Task details
Pick out and copy every line of the material below that contains the word "Eyewish".
━━━━━━━━━━
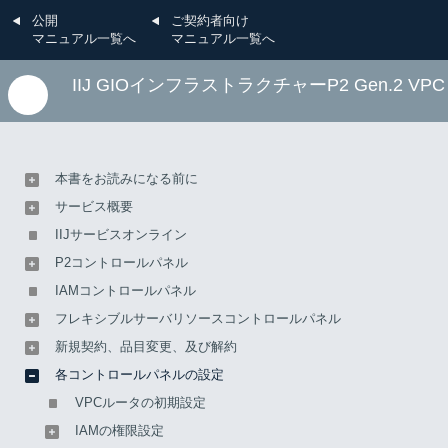
公開
ご契約者向け
マニュアル一覧へ
マニュアル一覧へ
IIJ GIOインフラストラクチャーP2 Gen.2 V
各コントロールパネルの設定
フレキシブルサーバリソースAPIを利用する
本書をお読みになる前に
Terraformでフレキシブルサ
サービス概要
IIJサービスオンライン
ーバリソースAPIを利用する
P2コントロールパネル
IAMコントロールパネル
フレキシブルサーバリソースコントロールパネル
フレキシブルサーバリソースをAPIで操作するために、
新規契約、品目変更、及び解約
VMware Cloud Director Terraform Providerを利用できます。
各コントロールパネルの設定
VMware Cloud Director Terraform Providerにより、フレキシ
VPCルータの初期設定
ブルサーバリソースに構築するインフラをソースコードとし
IAMの権限設定
て管理できます。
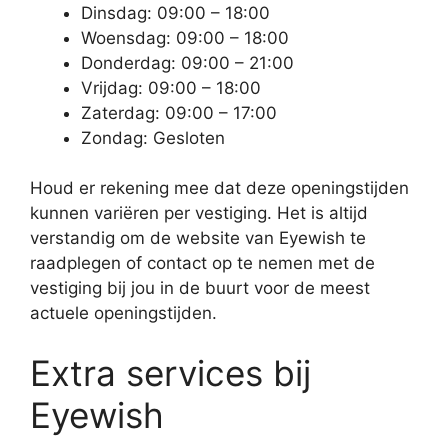
Dinsdag: 09:00 – 18:00
Woensdag: 09:00 – 18:00
Donderdag: 09:00 – 21:00
Vrijdag: 09:00 – 18:00
Zaterdag: 09:00 – 17:00
Zondag: Gesloten
Houd er rekening mee dat deze openingstijden
kunnen variëren per vestiging. Het is altijd
verstandig om de website van Eyewish te
raadplegen of contact op te nemen met de
vestiging bij jou in de buurt voor de meest
actuele openingstijden.
Extra services bij
Eyewish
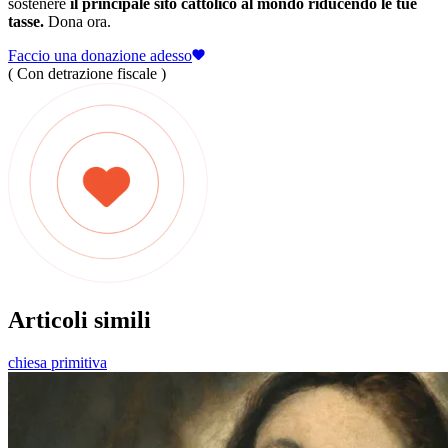
sostenere
il principale sito cattolico al mondo riducendo le tue
tasse.
Dona ora.
Faccio una donazione adesso
( Con detrazione fiscale )
Articoli simili
chiesa primitiva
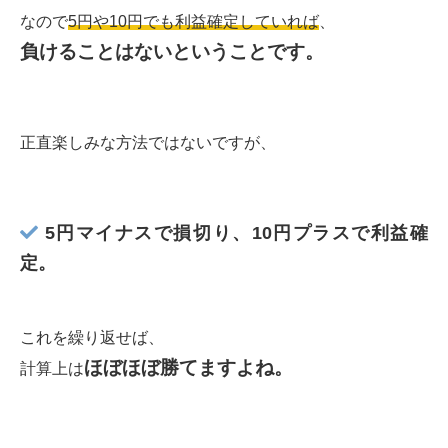
なので
5円や10円でも利益確定していれば
、
負けることはないということです。
正直楽しみな方法ではないですが、
5円マイナスで損切り、10円プラスで利益確
定。
これを繰り返せば、
ほぼほぼ勝てますよね。
計算上は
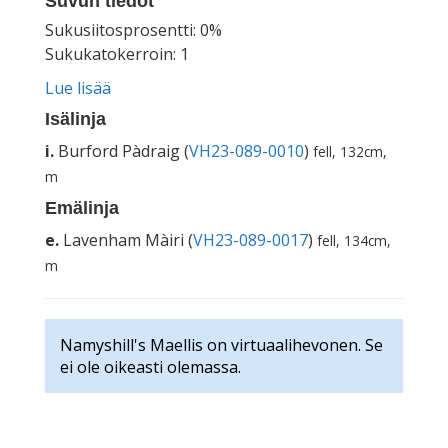
Suvun tiedot
Sukusiitosprosentti: 0%
Sukukatokerroin: 1
Lue lisää
Isälinja
i.
Burford Pàdraig (
VH23-089-0010
)
fell, 132cm,
m
Emälinja
e.
Lavenham Màiri (
VH23-089-0017
)
fell, 134cm,
m
Namyshill's Maellis on virtuaalihevonen. Se
ei ole oikeasti olemassa.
━━━━━━━━━━
Solution
verstandig om de website van Eyewish te
Eyewish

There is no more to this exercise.